■ Data in this exercise ■
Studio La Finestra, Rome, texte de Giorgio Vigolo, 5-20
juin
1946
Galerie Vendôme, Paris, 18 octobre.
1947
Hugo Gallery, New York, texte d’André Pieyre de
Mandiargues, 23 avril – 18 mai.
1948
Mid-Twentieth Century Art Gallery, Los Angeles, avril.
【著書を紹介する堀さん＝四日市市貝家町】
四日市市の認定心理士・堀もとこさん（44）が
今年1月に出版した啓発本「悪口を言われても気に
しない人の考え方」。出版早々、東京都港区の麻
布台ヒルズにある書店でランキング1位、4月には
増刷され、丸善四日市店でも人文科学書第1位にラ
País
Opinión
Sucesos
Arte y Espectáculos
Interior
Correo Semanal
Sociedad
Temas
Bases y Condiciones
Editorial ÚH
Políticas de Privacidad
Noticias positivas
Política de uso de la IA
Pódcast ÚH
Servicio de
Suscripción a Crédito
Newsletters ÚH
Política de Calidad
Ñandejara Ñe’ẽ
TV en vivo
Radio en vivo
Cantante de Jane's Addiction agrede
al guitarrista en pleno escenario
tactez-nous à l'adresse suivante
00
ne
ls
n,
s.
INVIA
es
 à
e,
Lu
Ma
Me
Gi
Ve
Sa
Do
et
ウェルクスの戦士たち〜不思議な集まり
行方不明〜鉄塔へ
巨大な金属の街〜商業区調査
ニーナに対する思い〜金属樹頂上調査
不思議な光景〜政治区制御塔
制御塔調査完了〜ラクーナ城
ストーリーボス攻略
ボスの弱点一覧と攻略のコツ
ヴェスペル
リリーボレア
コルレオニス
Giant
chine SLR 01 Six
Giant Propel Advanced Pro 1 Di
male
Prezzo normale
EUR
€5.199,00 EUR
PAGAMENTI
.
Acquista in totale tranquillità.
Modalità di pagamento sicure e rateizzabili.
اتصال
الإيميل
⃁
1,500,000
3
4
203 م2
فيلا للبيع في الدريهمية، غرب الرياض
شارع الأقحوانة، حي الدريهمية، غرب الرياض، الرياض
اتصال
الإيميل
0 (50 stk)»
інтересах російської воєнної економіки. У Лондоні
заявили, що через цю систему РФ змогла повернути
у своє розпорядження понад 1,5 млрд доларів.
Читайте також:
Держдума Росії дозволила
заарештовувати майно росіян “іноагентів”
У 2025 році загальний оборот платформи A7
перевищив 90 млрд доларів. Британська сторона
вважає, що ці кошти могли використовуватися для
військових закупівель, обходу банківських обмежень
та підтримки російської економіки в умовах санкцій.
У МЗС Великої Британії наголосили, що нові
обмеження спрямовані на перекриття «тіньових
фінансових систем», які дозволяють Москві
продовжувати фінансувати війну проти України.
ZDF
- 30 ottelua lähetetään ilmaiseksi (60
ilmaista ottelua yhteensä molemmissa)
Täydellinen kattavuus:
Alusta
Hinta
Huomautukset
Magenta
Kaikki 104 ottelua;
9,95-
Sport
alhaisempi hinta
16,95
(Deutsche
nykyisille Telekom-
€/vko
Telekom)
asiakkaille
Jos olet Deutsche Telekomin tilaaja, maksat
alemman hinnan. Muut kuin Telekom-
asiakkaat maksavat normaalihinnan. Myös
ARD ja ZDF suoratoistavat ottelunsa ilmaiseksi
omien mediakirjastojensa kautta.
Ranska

* * *

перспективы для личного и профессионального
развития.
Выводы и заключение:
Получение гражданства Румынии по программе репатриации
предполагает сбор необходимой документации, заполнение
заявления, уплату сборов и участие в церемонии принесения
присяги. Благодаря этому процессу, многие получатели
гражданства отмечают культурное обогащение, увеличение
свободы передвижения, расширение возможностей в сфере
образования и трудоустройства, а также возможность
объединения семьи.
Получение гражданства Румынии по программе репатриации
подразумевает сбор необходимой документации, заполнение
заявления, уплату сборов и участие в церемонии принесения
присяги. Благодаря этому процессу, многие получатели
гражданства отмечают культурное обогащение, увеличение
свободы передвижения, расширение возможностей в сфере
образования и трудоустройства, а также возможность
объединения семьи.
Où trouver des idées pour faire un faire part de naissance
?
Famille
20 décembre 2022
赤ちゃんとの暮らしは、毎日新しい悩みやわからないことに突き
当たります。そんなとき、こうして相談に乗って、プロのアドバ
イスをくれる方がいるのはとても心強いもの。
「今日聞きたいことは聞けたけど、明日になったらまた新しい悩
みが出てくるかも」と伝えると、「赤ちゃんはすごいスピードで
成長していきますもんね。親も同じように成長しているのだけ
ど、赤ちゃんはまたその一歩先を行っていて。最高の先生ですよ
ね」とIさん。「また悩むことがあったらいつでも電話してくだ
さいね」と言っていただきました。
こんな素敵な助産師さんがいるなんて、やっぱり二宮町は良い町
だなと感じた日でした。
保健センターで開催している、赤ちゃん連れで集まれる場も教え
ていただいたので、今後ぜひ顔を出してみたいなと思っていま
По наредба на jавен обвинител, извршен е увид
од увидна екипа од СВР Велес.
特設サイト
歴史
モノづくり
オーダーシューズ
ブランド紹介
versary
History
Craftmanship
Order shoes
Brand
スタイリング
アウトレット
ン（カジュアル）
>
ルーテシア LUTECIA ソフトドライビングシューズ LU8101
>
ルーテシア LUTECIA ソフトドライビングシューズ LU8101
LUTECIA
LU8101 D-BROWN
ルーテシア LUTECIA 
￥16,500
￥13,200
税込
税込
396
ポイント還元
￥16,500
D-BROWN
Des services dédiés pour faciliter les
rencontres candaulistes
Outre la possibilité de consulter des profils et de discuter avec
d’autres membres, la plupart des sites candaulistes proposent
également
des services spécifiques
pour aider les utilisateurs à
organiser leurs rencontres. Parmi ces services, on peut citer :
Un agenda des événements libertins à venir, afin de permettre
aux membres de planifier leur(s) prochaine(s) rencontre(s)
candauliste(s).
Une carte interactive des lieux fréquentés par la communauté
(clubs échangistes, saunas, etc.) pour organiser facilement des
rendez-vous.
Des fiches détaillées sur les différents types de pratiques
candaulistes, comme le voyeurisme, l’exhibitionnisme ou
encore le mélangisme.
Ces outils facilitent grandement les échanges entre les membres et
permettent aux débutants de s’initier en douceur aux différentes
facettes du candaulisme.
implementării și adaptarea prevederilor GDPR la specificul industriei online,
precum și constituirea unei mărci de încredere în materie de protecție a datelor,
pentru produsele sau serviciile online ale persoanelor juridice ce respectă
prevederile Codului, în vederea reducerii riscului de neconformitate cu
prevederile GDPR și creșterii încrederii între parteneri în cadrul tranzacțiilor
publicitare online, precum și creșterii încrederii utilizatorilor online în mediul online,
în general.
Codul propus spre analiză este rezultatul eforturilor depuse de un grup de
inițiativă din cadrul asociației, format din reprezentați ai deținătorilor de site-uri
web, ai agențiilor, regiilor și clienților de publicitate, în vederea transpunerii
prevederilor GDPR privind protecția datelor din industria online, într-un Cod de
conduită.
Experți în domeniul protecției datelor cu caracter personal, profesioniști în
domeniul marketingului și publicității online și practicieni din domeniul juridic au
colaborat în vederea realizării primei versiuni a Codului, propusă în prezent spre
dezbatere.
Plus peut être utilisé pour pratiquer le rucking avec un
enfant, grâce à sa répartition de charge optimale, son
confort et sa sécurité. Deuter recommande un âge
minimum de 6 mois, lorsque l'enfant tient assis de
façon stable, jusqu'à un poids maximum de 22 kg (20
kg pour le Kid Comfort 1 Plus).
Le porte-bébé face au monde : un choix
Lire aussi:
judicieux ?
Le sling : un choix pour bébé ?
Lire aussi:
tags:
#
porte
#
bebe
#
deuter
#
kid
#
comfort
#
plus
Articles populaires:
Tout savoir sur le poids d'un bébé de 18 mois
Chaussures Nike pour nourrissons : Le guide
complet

...

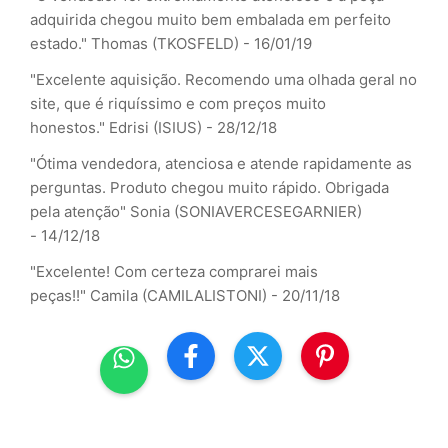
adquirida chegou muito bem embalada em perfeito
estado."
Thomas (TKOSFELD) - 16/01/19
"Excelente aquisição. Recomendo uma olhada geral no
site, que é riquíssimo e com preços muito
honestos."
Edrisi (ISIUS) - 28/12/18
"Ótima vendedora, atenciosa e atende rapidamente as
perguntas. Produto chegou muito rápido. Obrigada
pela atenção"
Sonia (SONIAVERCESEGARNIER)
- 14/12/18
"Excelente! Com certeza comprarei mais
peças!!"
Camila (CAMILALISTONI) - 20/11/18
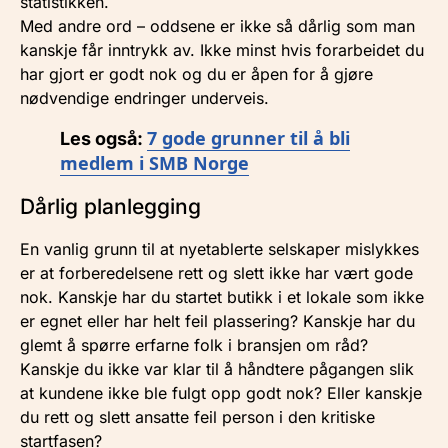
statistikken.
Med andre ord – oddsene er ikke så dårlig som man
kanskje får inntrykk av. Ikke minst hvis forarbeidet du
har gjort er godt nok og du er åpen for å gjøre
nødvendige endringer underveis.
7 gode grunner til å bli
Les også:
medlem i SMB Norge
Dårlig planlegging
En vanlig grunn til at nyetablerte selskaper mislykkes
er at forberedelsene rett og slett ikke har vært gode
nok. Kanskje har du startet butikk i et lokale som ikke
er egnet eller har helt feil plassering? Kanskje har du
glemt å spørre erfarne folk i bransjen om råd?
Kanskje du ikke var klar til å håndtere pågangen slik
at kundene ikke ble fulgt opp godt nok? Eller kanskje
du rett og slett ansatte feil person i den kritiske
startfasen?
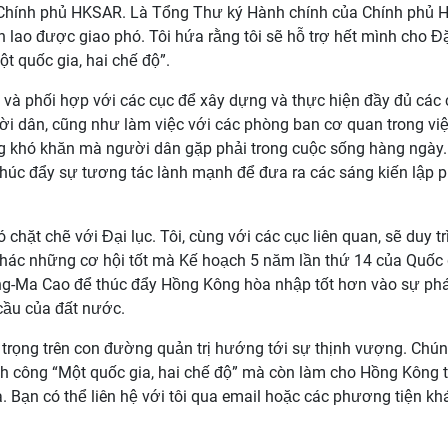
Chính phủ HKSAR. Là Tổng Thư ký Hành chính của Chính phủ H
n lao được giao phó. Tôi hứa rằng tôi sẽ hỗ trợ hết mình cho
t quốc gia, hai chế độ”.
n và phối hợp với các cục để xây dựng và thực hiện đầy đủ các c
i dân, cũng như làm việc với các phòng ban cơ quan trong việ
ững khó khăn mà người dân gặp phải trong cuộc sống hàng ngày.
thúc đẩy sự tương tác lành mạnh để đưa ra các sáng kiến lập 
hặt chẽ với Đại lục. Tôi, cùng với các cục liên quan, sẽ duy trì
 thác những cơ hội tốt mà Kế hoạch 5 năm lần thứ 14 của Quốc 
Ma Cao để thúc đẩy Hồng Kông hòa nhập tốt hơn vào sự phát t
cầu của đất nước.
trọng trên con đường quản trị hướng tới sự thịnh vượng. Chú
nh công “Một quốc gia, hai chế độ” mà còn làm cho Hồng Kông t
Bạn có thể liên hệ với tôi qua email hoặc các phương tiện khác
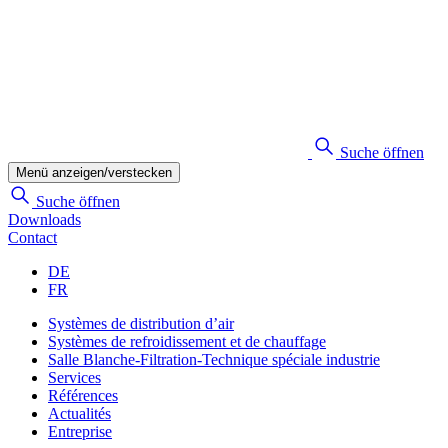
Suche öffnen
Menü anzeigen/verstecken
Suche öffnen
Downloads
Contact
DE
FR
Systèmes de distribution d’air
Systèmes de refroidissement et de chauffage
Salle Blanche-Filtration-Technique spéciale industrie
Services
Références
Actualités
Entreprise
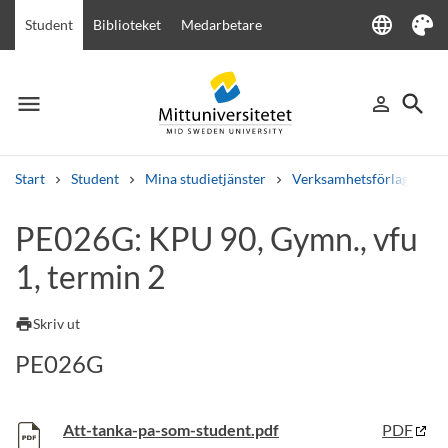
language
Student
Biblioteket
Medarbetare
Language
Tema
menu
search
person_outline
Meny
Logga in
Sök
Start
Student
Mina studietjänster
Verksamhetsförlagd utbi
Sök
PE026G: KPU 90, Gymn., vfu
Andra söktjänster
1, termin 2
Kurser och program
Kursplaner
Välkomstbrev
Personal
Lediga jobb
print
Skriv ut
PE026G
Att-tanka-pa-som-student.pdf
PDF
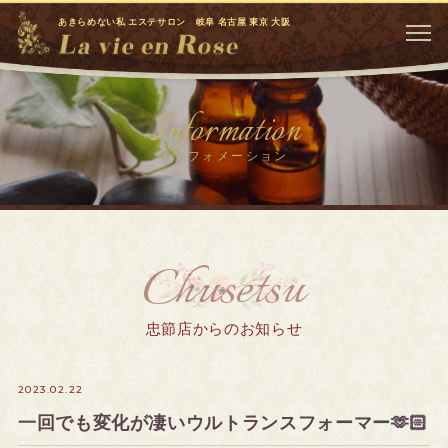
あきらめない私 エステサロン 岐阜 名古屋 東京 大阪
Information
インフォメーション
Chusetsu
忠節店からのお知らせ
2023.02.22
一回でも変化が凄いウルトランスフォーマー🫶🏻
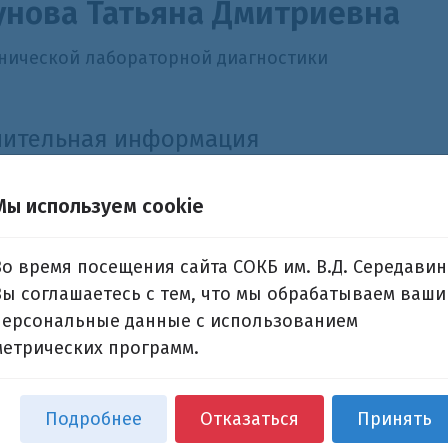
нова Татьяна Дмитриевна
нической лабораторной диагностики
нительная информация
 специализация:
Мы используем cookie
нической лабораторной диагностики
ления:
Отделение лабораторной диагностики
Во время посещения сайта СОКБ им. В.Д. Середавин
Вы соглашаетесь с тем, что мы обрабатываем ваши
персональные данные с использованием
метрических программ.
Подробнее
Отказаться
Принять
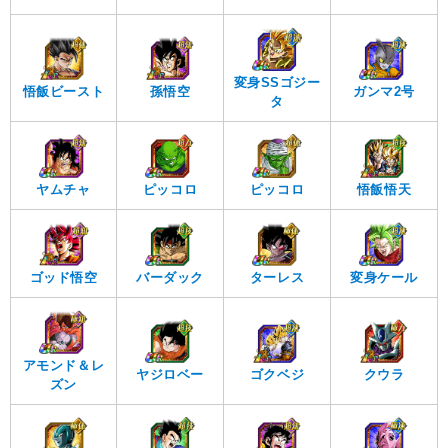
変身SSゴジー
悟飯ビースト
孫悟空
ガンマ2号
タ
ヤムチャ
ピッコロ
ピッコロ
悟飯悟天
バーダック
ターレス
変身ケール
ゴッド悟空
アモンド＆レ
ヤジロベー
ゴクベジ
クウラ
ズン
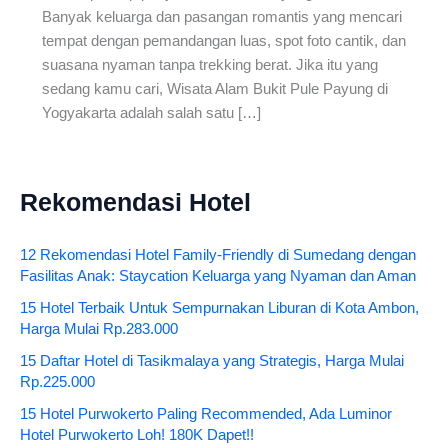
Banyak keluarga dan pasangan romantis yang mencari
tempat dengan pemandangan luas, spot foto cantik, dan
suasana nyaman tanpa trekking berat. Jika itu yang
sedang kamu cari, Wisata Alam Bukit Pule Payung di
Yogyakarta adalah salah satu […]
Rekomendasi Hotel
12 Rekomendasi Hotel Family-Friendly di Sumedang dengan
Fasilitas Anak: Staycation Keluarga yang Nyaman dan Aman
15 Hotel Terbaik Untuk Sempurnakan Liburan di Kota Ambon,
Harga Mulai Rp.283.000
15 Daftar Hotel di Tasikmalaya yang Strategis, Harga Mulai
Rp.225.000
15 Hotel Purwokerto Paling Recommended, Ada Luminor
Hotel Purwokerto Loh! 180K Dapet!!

■ Exercise instructions ■
Looking at the listing above, which lines hold "organiser"? Copy every such line.

■ Problem solution ■
organiser leurs rencontres. Parmi ces services, on peut citer :
(clubs échangistes, saunas, etc.) pour organiser facilement des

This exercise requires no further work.